The solution for this, of course, was to get even more drunk than the night before; everyone had good words to say about the marriage after that. "Now how long you gonna make us wait before we get some gran'kids!" Locke had joked, punching Setzer in the arm, who even laughed along with him in good humor that night. That alone should of been a testament to the level of alcohol they had ingested.
As a result, when Locke woke up that morning on what appeared to be the hotel stairwell, he wasn't exactly shocked by the idea he didn't really have a clue about what happened last night, either. With the knowledge nothing could be worse than Setzer marrying Tina, it didn't matter that much, right? "Oh...man," he muttered as he came to consciousness, his body stretched over about six or seven steps, yet he'd somehow fallen asleep like this? Didn't really remember that, but okay. Given his background, not like he hadn't slept stranger, less appropriate places. "S'just me here?" he checked, waiting for a response; he wasn't going to look around until his head hurt a little less. When he received no reply; "A-huh."

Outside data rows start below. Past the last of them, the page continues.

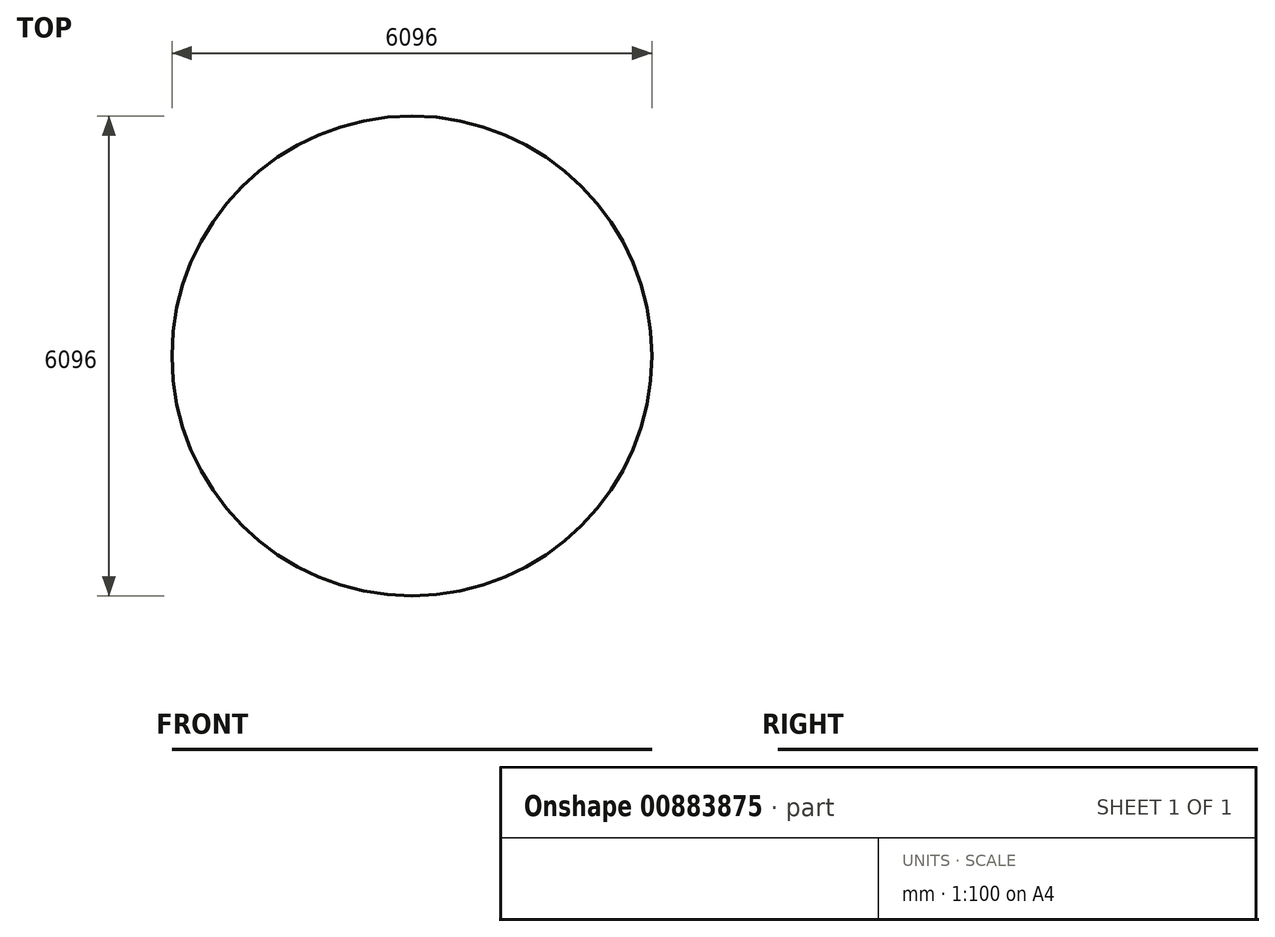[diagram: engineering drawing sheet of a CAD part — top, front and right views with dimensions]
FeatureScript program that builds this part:
annotation { "Feature Type Name" : "Feature", "Feature Type Description" : "" }
export const myFeature = defineFeature(function(context is Context, id is Id, definition is map)
    precondition{}
    {
        {
            var Q0;
            Q0=qCreatedBy(makeId("Top.planeOp"),FACE);
            var sketch = newSketch(context, id + "F0", { "sketchPlane" : qUnion([Q0])});
            skCircle(sketch, "E0", {"center": v(0, 0) * mm, "radius": 3048 * mm});
            skSolve(sketch);
        }
        {
            var Q0;
            Q0=makeQuery(id+"F0.imprint","IMPRINT",FACE,{"disambiguationData":[TD([[makeQuery(id+"F0.imprint","IMPRINT",EDGE,{"derivedFrom":sQuery(id+"F0.wireOp",EDGE,"E0")}),1.0]])]});
            extrude(context, id + "F1", {"entities" : qUnion([Q0]), "depth" : 1 / 812.8 * mm, "offsetDistance" : 30.48 * mm});
        }
    });
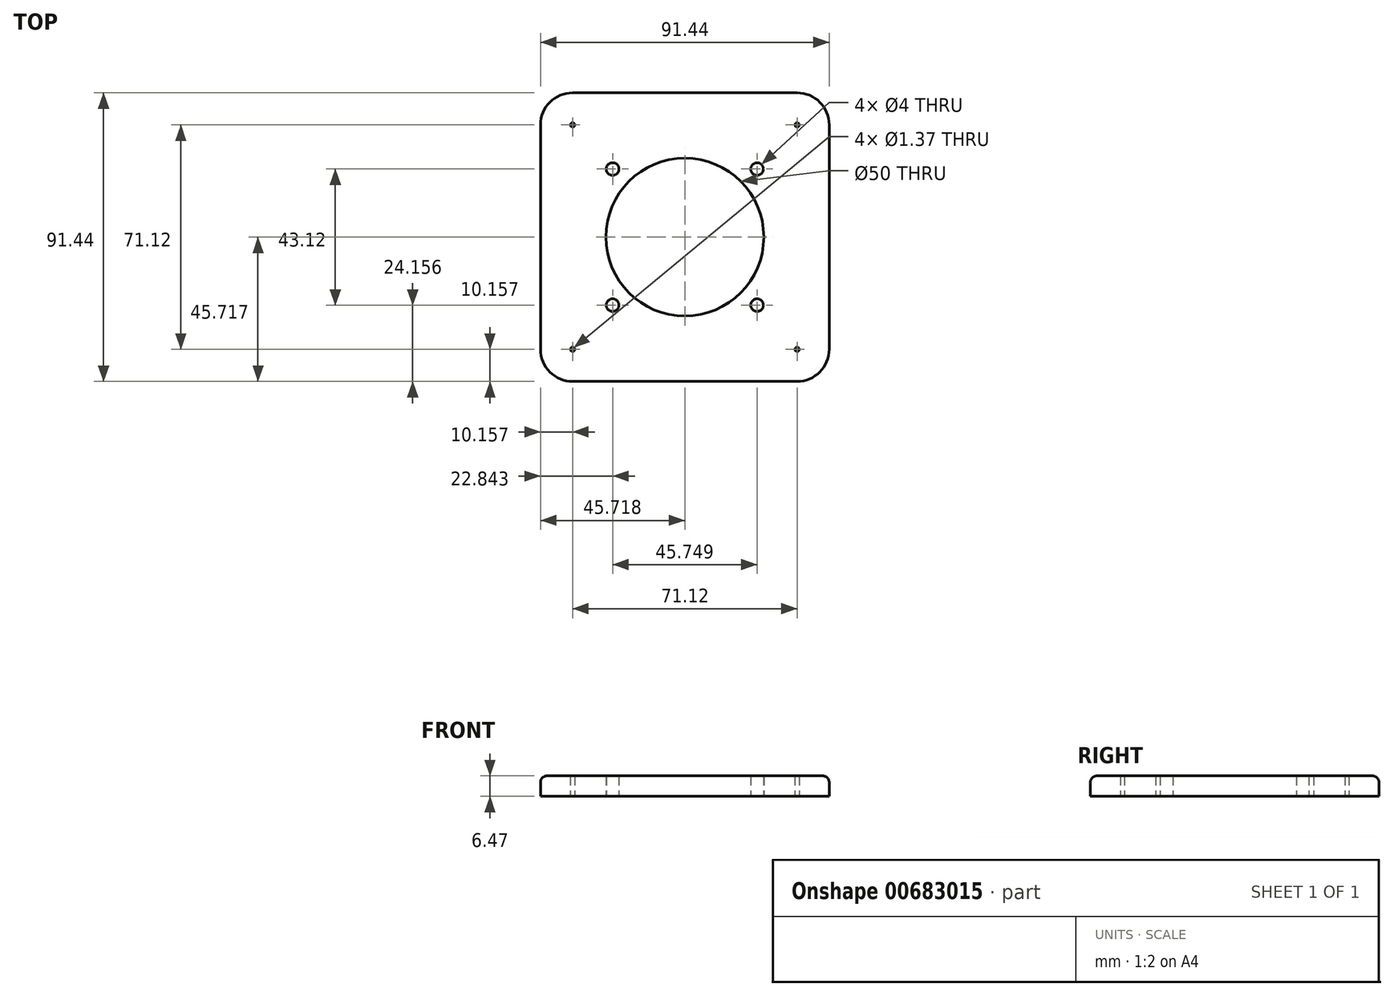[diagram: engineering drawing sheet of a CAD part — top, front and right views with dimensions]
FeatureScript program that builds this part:
annotation { "Feature Type Name" : "Feature", "Feature Type Description" : "" }
export const myFeature = defineFeature(function(context is Context, id is Id, definition is map)
    precondition{}
    {
        {
            var Q0;
            Q0=qCreatedBy(makeId("Top.planeOp"),FACE);
            var sketch = newSketch(context, id + "F0", { "sketchPlane" : qUnion([Q0])});
            skCircle(sketch, "E0", {"center": v(0, -0.1) * mm, "radius": 25 * mm});
            skCircle(sketch, "E1", {"center": v(-22.87, 21.47) * mm, "radius": 2 * mm});
            skCircle(sketch, "E2", {"center": v(22.88, 21.47) * mm, "radius": 2 * mm});
            skCircle(sketch, "E3", {"center": v(22.88, -21.65) * mm, "radius": 2 * mm});
            skCircle(sketch, "E4", {"center": v(-22.87, -21.65) * mm, "radius": 2 * mm});
            skCircle(sketch, "E5", {"center": v(-35.55, 35.47) * mm, "radius": 0.69 * mm});
            skCircle(sketch, "E6", {"center": v(35.57, 35.47) * mm, "radius": 0.69 * mm});
            skCircle(sketch, "E7", {"center": v(-35.55, -35.65) * mm, "radius": 0.69 * mm});
            skCircle(sketch, "E8", {"center": v(35.57, -35.65) * mm, "radius": 0.69 * mm});
            skArc(sketch, "E9", {"start": v(-35.55, 45.63) * mm, "mid": v(-42.74, 42.65) * mm, "end": v(-45.71, 35.47) * mm});
            skArc(sketch, "E10", {"start": v(45.73, 35.47) * mm, "mid": v(42.75, 42.65) * mm, "end": v(35.57, 45.63) * mm});
            skArc(sketch, "E11", {"start": v(-45.71, -35.65) * mm, "mid": v(-42.74, -42.84) * mm, "end": v(-35.55, -45.81) * mm});
            skArc(sketch, "E12", {"start": v(35.57, -45.81) * mm, "mid": v(42.75, -42.84) * mm, "end": v(45.73, -35.65) * mm});
            skLineSegment(sketch, "E13", {"start": v(-35.55, 45.63) * mm, "end": v(35.57, 45.63) * mm});
            skLineSegment(sketch, "E14", {"start": v(-45.71, 35.47) * mm, "end": v(-45.71, -35.65) * mm});
            skLineSegment(sketch, "E15", {"start": v(-35.55, -45.81) * mm, "end": v(35.57, -45.81) * mm});
            skLineSegment(sketch, "E16", {"start": v(45.73, -35.65) * mm, "end": v(45.73, 35.47) * mm});
            skSolve(sketch);
        }
        {
            var Q0;
            Q0=makeQuery(id+"F0.imprint","IMPRINT",FACE,{"disambiguationData":[TD([[makeQuery(id+"F0.imprint","IMPRINT",EDGE,{"derivedFrom":sQuery(id+"F0.wireOp",EDGE,"E0")}),-1.0]])]});
            extrude(context, id + "F1", {"entities" : qUnion([Q0]), "depth" : 6.47 * mm, "offsetDistance" : 25.4 * mm});
        }
        {
            var Q0;
            Q0=makeQuery(id+"F1.opExtrude","CAP_EDGE",EDGE,{"disambiguationData":[OSD([sQuery(id+"F0.wireOp",EDGE,"E14")])],"isStart":false});
            fillet(context, id + "F2", {"entities" : qUnion([Q0]), "radius" : 2.03 * mm, "tangentPropagation" : true, "allowEdgeOverflow" : false});
        }
    });
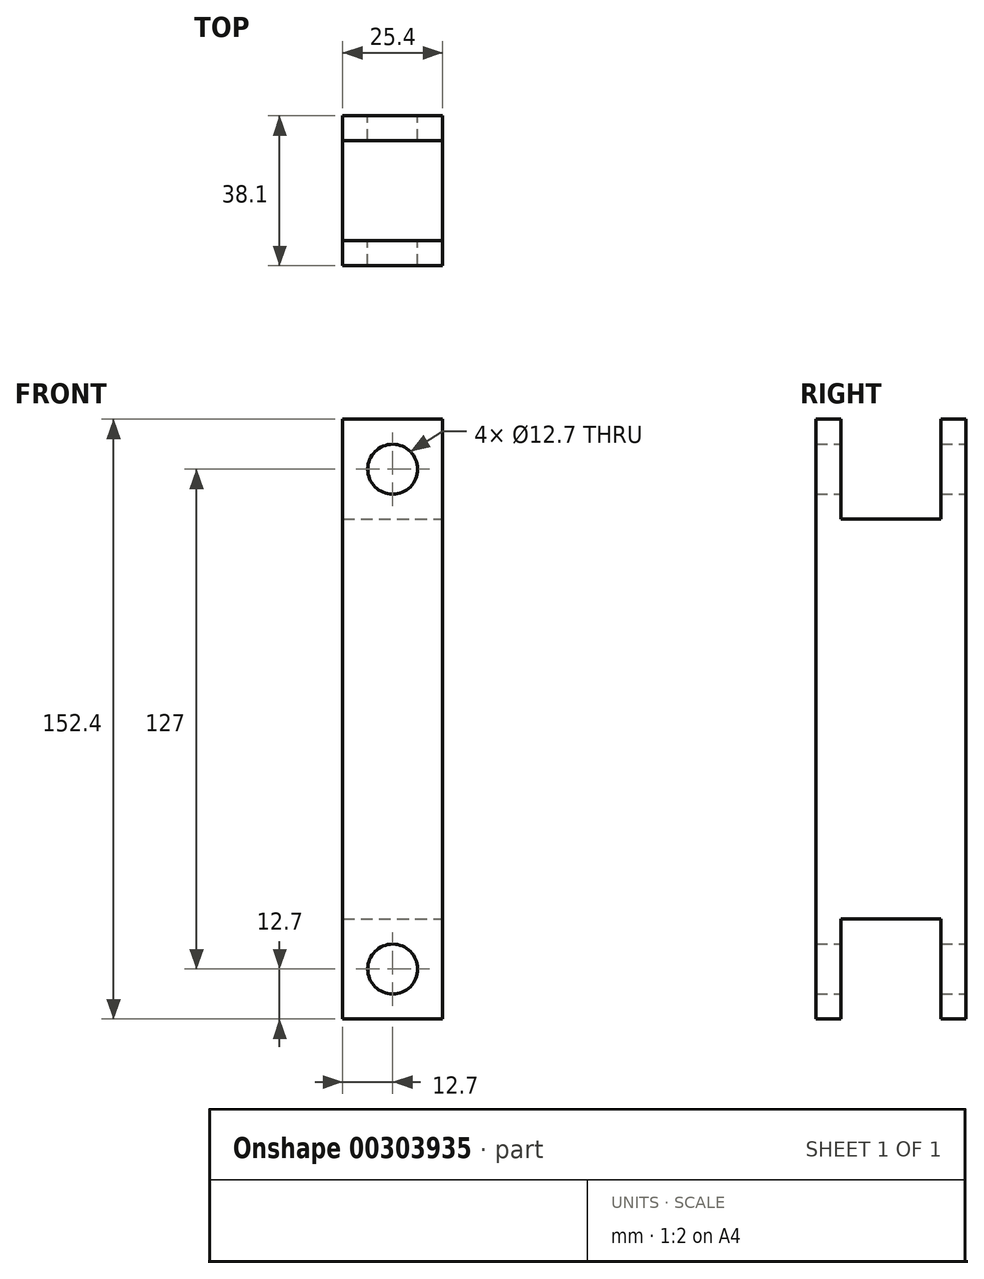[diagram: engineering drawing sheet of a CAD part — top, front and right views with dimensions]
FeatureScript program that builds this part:
annotation { "Feature Type Name" : "Feature", "Feature Type Description" : "" }
export const myFeature = defineFeature(function(context is Context, id is Id, definition is map)
    precondition{}
    {
        {
            var Q0;
            Q0=qCreatedBy(makeId("Front.planeOp"),FACE);
            var sketch = newSketch(context, id + "F0", { "sketchPlane" : qUnion([Q0])});
            skCircle(sketch, "E0", {"center": v(0, 0) * mm, "radius": 12.7 * mm});
            skCircle(sketch, "E1", {"center": v(0, -127) * mm, "radius": 12.7 * mm});
            skLineSegment(sketch, "E2", {"start": v(12.7, 0) * mm, "end": v(12.7, -127) * mm});
            skLineSegment(sketch, "E3", {"start": v(-12.7, -127) * mm, "end": v(-12.7, 0) * mm});
            skCircle(sketch, "E4", {"center": v(0, -127) * mm, "radius": 6.35 * mm});
            skCircle(sketch, "E5", {"center": v(0, 0) * mm, "radius": 6.35 * mm});
            skLineSegment(sketch, "E6.bottom", {"start": v(12.7, -114.3) * mm, "end": v(-12.7, -114.3) * mm});
            skLineSegment(sketch, "E6.top", {"start": v(12.7, -139.7) * mm, "end": v(-12.7, -139.7) * mm});
            skLineSegment(sketch, "E6.left", {"start": v(12.7, -114.3) * mm, "end": v(12.7, -139.7) * mm});
            skLineSegment(sketch, "E6.right", {"start": v(-12.7, -114.3) * mm, "end": v(-12.7, -139.7) * mm});
            skLineSegment(sketch, "E7.bottom", {"start": v(12.7, -12.7) * mm, "end": v(-12.7, -12.7) * mm});
            skLineSegment(sketch, "E7.top", {"start": v(12.7, 12.7) * mm, "end": v(-12.7, 12.7) * mm});
            skLineSegment(sketch, "E7.left", {"start": v(12.7, -12.7) * mm, "end": v(12.7, 12.7) * mm});
            skLineSegment(sketch, "E7.right", {"start": v(-12.7, -12.7) * mm, "end": v(-12.7, 12.7) * mm});
            skSolve(sketch);
        }
        {
            var Q0;
            Q0 = qSketchRegion(id + "F0", true);
            extrude(context, id + "F1", {"entities" : qUnion([Q0]), "endBound" : BoundingType.SYMMETRIC, "depth" : 38.1 * mm});
        }
        {
            var Q0;
            Q0=qCreatedBy(makeId("Right.planeOp"),FACE);
            var sketch = newSketch(context, id + "F2", { "sketchPlane" : qUnion([Q0])});
            skLineSegment(sketch, "E8.bottom", {"start": v(12.7, 12.7) * mm, "end": v(-12.7, 12.7) * mm});
            skLineSegment(sketch, "E8.top", {"start": v(12.7, -12.7) * mm, "end": v(-12.7, -12.7) * mm});
            skLineSegment(sketch, "E8.left", {"start": v(12.7, 12.7) * mm, "end": v(12.7, -12.7) * mm});
            skLineSegment(sketch, "E8.right", {"start": v(-12.7, 12.7) * mm, "end": v(-12.7, -12.7) * mm});
            skPoint(sketch, "E8.middle", {"position": v(0, 0) * mm});
            skLineSegment(sketch, "E9.bottom", {"start": v(12.7, -114.3) * mm, "end": v(-12.7, -114.3) * mm});
            skLineSegment(sketch, "E9.top", {"start": v(12.7, -139.7) * mm, "end": v(-12.7, -139.7) * mm});
            skLineSegment(sketch, "E9.left", {"start": v(12.7, -114.3) * mm, "end": v(12.7, -139.7) * mm});
            skLineSegment(sketch, "E9.right", {"start": v(-12.7, -114.3) * mm, "end": v(-12.7, -139.7) * mm});
            skPoint(sketch, "E9.middle", {"position": v(0, -127) * mm});
            skSolve(sketch);
        }
        {
            var Q0;
            Q0 = qSketchRegion(id + "F2", true);
            extrude(context, id + "F3", {"entities" : qUnion([Q0]), "operationType" : NewBodyOperationType.REMOVE, "endBound" : BoundingType.SYMMETRIC, "oppositeDirection" : true, "depth" : 50.8 * mm});
        }
    });
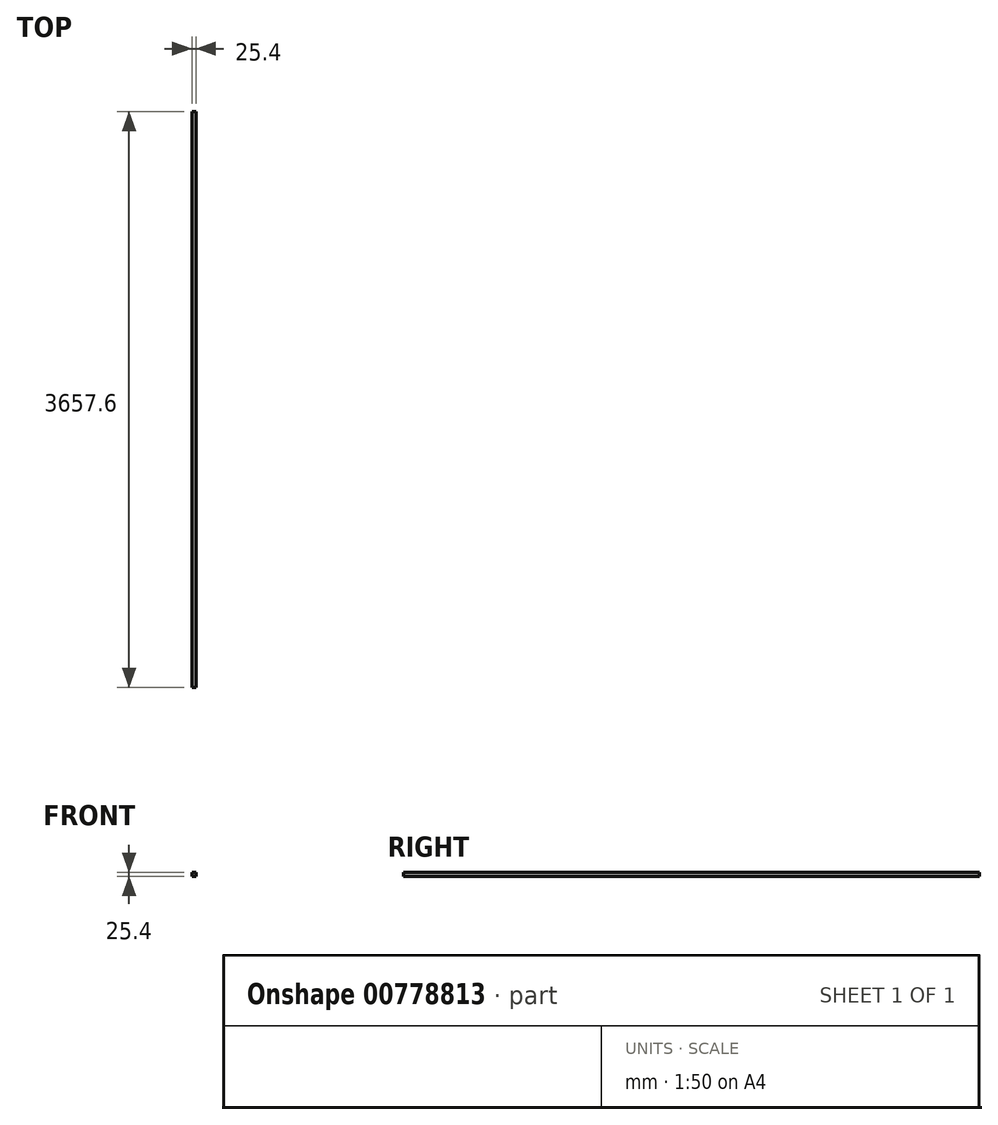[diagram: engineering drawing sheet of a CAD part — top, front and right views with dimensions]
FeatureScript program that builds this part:
annotation { "Feature Type Name" : "Feature", "Feature Type Description" : "" }
export const myFeature = defineFeature(function(context is Context, id is Id, definition is map)
    precondition{}
    {
        {
            var Q0;
            Q0=qCreatedBy(makeId("Front.planeOp"),FACE);
            var sketch = newSketch(context, id + "F0", { "sketchPlane" : qUnion([Q0])});
            skLineSegment(sketch, "E0.bottom", {"start": v(0, 0) * mm, "end": v(25.4, 0) * mm});
            skLineSegment(sketch, "E0.top", {"start": v(0, 25.4) * mm, "end": v(25.4, 25.4) * mm});
            skLineSegment(sketch, "E0.left", {"start": v(0, 0) * mm, "end": v(0, 25.4) * mm});
            skLineSegment(sketch, "E0.right", {"start": v(25.4, 0) * mm, "end": v(25.4, 25.4) * mm});
            skSolve(sketch);
        }
        {
            var Q0;
            Q0=makeQuery(id+"F0.imprint","IMPRINT",FACE,{"disambiguationData":[TD([[makeQuery(id+"F0.imprint","IMPRINT",EDGE,{"derivedFrom":sQuery(id+"F0.wireOp",EDGE,"E0.bottom")}),1.0]])]});
            extrude(context, id + "F1", {"entities" : qUnion([Q0]), "depth" : 3657.6 * mm, "offsetDistance" : 25.4 * mm});
        }
    });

About five minutes later, he'd managed to get up, rubbing his eyes free of sleep. Guess everyone else made it to the room. Walking up the last few steps, he checked the number beside the door, seeing if this was the floor he wanted. Not even close; he must of just given up halfway last night, trying to get there. He'd laugh about that after he got some Advil.
Reaching the elevator across the hall once he emerged from the stairwell, he rode it up to one of the suites they were staying in, able to at least recall the number correctly with a little thought. With a soft 'ping' (although it sounded more like a gong, right now) the elevator doors opened, and he started down the hallway once more, turning left shortly after.
It was there he saw Edgar standing in front of their door, appearing to heading back inside the room himself. Locke smiled a little, seeing him distracted as he had a bit of trouble with the card reader. For the most part, this trip was for Tina's sake, but it was also the beginning of him and Edgar being back together. Doing this kind of dumb stuff, he'd really missed it. Seeing his mussed-hair boyfriend, the buttons on his dress shirt either undone or off by one hole, made Locke pretty happy right then.
"Yo," he spoke up to him as he walked over to the door too. Gesturing over his shoulder, "I, uh, guess I spent the night on the third floor stairs. Dunno how I got away with that all night with no one kickin' me." He looked at the card slot that still hadn't flashed green for the card Edgar was trying. "What's up?"